Manufacturers, however, warn of unintended consequences.

“Consumer electronics are critical to our daily lives, but that integration poses new security and privacy challenges,” wrote Dusty Brighton, executive director of the Security Innovation Center, in an op-ed in the NH Business Review.

For the last several years, the state House Commerce and Consumer Affairs Committee has been trying to balance these two points of view. At the start of 2017, Rep. David Luneau, D-Hopkinton, co-sponsored a right-to-repair bill, but it hit a wall of opposition from manufacturers, ranging from makers of medical devices to tractors who argued that unauthorized repairs could result in death on the fields or on the operating table.

That bill went to interim. Then in January, Luneau, was the prime sponsor of House Bill 462, which attempted to take some of the concerns into consideration. But the bill still met resistance, and was retained for next year.

On Wednesday, Rep. Kermit Williams, R-Wilton, plans to introduce an amendment that would make it clear that it would be restricted to electronic equipment. Then the committee is scheduled to vote on the bill.

“I know that Apple is worried about the camel’s nose under the tent,” but that might be a good thing, Williams said.

‘A level playing field’

When Massachusetts passed a similar automobile right-to-repair bill, manufacturers started negotiations with independent repair shops, giving them more access to the schematics and parts that would be needed to make the repairs. Williams is hoping the same things happens with electronics.

“We want to make a level playing field,” he said. “We are not telling authorized dealers they shouldn’t exist. We are just letting consumers make choices to keep the costs down.”

That would suit PIRG just fine. Its report, “What are Granite Staters fixing?” relies on data from the iFixit web site.

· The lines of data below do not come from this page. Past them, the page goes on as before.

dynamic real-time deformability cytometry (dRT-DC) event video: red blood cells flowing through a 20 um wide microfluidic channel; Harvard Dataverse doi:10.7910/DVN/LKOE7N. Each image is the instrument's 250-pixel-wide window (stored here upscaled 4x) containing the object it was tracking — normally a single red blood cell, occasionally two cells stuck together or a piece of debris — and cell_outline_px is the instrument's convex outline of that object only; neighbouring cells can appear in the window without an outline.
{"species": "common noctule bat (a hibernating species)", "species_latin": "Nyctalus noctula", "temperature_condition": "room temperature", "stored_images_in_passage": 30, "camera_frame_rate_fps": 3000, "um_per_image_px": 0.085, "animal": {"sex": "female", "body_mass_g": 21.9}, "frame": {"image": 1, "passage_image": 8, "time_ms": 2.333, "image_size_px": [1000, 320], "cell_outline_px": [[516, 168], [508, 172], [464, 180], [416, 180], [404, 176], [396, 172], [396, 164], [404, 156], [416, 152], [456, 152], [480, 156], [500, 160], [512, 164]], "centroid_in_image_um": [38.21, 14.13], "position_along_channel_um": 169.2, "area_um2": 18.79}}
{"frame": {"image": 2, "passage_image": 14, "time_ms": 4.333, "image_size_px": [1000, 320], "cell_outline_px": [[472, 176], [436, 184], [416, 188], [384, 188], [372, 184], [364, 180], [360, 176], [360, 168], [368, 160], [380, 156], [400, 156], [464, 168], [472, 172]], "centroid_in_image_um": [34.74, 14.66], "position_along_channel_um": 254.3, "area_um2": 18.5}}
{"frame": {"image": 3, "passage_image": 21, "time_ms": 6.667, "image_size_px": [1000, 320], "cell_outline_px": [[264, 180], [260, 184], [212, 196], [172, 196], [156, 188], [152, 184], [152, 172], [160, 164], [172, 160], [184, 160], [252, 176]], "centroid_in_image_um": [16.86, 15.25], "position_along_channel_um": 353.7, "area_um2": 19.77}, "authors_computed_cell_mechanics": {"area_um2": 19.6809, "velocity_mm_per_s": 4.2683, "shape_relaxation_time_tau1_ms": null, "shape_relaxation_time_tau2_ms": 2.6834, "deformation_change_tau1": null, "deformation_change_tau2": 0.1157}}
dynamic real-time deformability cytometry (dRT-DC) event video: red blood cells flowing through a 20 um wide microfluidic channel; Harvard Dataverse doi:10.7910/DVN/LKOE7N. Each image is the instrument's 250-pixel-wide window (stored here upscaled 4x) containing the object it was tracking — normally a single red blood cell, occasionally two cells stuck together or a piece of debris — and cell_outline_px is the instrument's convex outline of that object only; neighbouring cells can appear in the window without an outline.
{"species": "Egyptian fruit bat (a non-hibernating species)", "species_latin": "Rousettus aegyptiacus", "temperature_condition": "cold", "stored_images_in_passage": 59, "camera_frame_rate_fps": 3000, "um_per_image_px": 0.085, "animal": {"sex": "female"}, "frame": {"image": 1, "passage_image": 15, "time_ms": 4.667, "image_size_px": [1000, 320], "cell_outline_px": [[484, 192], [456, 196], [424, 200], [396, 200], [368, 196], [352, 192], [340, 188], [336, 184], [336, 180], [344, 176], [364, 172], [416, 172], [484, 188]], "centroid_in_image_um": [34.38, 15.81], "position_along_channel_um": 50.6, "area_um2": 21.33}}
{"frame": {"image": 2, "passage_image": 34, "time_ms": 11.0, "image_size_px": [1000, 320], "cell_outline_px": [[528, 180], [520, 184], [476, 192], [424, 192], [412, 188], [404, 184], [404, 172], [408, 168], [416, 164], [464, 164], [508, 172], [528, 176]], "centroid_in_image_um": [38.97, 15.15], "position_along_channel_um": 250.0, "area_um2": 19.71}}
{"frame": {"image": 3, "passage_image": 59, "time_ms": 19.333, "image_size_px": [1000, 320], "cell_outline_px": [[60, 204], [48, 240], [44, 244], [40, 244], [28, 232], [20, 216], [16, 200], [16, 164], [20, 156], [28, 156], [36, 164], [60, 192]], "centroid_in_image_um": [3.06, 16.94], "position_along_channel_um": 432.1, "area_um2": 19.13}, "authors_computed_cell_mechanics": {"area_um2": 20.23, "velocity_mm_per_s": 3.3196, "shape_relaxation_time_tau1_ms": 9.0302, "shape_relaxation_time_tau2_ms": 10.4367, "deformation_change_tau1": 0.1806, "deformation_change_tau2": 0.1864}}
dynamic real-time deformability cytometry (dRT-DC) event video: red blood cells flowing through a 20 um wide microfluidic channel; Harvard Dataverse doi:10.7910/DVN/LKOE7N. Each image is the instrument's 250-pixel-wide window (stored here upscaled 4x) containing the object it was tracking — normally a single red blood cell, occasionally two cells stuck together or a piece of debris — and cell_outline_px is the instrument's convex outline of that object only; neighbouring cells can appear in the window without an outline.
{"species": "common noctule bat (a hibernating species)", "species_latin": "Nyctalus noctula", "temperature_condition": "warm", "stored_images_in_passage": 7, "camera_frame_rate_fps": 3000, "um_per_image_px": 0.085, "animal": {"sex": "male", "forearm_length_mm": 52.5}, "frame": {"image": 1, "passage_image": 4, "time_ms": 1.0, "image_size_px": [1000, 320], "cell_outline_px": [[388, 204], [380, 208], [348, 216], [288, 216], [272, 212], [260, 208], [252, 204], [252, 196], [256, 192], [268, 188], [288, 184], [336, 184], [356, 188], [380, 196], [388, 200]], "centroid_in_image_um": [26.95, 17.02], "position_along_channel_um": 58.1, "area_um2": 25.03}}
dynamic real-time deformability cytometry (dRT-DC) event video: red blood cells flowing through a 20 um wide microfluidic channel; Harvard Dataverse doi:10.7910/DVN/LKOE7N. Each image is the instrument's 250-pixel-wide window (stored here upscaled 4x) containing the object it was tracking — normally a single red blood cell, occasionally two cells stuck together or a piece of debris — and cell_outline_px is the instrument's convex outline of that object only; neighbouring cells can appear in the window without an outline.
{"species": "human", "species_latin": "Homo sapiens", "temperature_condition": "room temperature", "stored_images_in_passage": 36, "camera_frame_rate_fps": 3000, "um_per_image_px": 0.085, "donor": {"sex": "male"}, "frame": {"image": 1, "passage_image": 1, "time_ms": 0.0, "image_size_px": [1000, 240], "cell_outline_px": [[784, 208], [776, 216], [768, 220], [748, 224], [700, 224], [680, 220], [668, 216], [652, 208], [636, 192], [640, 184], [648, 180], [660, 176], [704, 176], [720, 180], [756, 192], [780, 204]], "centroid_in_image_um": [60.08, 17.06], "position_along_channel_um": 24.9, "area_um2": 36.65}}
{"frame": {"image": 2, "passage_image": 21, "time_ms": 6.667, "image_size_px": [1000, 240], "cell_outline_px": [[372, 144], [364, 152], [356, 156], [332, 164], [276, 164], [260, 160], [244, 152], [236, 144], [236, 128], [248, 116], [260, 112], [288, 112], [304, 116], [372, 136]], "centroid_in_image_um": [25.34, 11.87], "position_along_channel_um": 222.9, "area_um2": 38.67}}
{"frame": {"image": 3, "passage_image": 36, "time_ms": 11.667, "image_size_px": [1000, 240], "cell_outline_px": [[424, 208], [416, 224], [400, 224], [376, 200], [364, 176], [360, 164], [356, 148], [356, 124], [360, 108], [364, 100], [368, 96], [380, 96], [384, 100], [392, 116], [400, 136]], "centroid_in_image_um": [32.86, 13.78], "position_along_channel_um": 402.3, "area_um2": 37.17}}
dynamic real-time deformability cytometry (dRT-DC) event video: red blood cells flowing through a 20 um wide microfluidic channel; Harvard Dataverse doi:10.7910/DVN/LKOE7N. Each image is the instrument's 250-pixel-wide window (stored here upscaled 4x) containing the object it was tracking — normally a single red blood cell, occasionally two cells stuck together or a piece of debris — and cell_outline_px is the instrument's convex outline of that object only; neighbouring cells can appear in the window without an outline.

Some 245,000 Granite visited the site in 2018. (That’s about the same rate per capita as other states the group has looked at,), O’Reilly said.

Aside from automobiles, four of five top items Granite Staters want to fix are consumer electronics: cellphones, laptops, wireless speakers and gaming consoles. The biggest issues? Battery, screen, port, hard drive and case.

“Throwing out a $1,000 smartphone because it needs a $40 battery is absurd,” said O’Reilly.

‘Very close’ vote seen

Batteries became a big issue in 2017 when Apple admitted it was slowing phones down so a low battery would not crash the system, without telling its customers. In response to consumer outrage, as well as several lawsuits, Apple agreed to replace its batteries for $29 rather than the usual $79.

But Apple didn’t make it easy for others to replace the batteries. It won’t sell replacement batteries directly, and special tools are needed to install them. There are other problems as well.

For instance, some authorized dealers won’t fix a phone with any sign of water damage detected with a special sensor, even though the actual damage might not have anything to do with water exposure.

It isn’t just the cost that’s a concern of bill proponents. It takes some 165 pounds of raw materials to produce each of the 1,500 cellphones Granite Staters discard each day. And while using a cellphone doesn’t cause that much greenhouse gas admissions, making one does.

Williams won’t predict what will happen at Wednesday’s vote, or even if the vote will happen at all.

“It’s going to be close,” Williams said. “Very close.”

Even if it does pass, that’s just the first step. Once it is out of committee, the bill still has to pass the full House, the Senate and then be signed, or at least not vetoed, by Gov. Chris Sununu.